Other countries with universal health care programs typically offer less generous benefits than Sanders is proposing, and have much larger tax systems to support it, including a value-added tax on goods and services, according to Tax Policy Center director Len Burman.
“Sanders would have to rely on much more broad-based taxes, and that would change the distribution of net benefits,” he said.
Why not just raise taxes on the rich then? The candidate’s original tax plan already hits the super rich the hardest — reducing their after-tax income by about 45% on average. “So you could not rely on additional taxes from high income people,” said Burman.
And if the additional debt were not paid for, it could have negative effects on the economy, including higher interest rates and slower growth.
Normally the Tax Policy Center looks only at the effects of a candidate’s tax proposals. But given that Sanders has been very detailed in the new programs he would like to create — and given the magnitude of those programs — tax researchers used analyses from the Urban Institute’s Health Policy Center and its Income and Benefits Policy Center to do more of an interactive analysis.

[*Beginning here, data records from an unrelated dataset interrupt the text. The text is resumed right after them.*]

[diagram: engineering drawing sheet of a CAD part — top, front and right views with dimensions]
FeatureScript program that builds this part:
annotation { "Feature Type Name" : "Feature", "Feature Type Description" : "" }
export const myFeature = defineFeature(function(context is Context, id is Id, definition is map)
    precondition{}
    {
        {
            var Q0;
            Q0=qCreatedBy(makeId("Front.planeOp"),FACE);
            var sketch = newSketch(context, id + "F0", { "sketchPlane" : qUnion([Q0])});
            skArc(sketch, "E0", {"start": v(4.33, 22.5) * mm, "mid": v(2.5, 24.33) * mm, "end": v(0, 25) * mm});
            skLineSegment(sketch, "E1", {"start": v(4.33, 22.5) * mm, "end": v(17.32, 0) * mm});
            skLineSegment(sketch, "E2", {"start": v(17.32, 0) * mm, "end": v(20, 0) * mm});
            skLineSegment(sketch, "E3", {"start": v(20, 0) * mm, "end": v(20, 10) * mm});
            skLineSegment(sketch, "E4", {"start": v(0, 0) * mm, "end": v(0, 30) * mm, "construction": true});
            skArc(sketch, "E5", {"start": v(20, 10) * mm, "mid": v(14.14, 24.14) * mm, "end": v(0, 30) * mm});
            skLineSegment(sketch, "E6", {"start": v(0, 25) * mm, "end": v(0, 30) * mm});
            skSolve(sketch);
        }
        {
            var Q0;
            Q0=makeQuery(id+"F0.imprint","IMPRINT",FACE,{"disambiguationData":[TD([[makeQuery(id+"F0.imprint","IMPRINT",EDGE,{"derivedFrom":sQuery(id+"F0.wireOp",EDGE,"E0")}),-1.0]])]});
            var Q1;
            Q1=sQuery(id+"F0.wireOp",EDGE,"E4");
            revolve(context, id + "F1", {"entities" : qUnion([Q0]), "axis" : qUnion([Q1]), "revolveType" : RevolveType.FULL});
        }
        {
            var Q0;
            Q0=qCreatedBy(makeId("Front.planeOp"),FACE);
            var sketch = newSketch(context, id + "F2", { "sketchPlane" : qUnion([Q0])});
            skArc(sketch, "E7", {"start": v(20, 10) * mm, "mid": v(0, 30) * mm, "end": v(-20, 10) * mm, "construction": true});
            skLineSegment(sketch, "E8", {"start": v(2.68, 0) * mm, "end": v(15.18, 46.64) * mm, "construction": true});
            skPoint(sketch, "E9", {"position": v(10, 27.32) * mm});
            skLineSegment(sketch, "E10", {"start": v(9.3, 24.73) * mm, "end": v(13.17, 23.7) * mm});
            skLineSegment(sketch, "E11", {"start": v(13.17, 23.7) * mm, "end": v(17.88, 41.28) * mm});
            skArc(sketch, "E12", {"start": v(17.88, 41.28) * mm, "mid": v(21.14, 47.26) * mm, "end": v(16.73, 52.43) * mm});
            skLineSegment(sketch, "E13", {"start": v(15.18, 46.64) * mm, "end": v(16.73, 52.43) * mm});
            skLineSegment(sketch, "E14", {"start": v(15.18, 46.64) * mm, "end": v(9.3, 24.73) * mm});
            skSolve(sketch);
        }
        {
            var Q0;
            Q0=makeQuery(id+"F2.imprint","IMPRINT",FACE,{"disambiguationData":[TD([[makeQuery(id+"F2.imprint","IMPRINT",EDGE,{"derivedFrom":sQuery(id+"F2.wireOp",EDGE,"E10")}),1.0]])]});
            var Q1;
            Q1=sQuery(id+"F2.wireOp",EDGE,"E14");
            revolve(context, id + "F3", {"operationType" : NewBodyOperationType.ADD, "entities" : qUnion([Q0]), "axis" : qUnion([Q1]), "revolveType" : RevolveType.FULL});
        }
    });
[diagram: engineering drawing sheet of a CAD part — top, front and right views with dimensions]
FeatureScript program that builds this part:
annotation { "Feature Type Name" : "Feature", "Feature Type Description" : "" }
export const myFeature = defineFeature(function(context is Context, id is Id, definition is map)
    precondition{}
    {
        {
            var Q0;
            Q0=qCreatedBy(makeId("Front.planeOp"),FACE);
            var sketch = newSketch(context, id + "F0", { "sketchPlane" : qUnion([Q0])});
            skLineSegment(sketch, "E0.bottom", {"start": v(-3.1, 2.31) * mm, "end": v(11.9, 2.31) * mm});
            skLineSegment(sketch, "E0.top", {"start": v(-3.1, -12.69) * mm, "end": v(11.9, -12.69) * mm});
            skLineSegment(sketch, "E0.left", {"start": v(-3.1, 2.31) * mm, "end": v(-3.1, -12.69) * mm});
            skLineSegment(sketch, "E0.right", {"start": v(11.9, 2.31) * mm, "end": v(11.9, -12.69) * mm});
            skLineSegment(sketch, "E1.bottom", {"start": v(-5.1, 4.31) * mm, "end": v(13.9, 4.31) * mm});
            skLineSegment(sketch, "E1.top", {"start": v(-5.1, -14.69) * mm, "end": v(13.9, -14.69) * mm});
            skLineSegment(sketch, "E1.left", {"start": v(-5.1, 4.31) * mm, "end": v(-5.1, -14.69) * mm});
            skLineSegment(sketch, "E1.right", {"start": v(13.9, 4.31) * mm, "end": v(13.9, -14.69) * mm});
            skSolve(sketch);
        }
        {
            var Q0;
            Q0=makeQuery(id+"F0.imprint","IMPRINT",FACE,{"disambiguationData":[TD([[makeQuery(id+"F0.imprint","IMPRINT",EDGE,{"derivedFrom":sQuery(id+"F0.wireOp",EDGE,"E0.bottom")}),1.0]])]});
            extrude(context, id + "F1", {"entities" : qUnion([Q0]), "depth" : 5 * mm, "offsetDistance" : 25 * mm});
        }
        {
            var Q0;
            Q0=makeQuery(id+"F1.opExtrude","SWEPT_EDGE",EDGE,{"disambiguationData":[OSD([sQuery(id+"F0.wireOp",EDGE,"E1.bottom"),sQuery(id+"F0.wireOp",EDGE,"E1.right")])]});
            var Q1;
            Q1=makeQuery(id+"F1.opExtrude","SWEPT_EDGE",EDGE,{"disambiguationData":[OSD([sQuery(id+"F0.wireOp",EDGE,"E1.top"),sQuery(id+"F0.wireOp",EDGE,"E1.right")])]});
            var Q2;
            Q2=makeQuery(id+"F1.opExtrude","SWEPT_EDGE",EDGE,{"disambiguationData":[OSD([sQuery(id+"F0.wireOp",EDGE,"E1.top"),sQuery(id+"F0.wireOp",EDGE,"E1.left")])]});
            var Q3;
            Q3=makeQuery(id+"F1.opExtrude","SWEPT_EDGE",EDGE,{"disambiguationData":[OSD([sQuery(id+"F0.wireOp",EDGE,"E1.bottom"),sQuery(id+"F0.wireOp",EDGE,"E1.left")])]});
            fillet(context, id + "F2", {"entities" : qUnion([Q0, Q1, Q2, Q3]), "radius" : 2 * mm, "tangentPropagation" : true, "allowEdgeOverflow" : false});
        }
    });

The Sanders campaign, which had initially complained that the Center had analyzed his tax plan in a vacuum, was only somewhat satisfied with the broader take on the fiscal impact of the candidates’ plans.
“The authors of this report get it half right,” said campaign policy director Warren Gunnels.
“The good news is that this report estimates that low-and-middle-income households would experience an even bigger increase in their income than we have estimated. … The bad news is that this report wildly overestimates the cost of Senator Sanders’ health care plan.”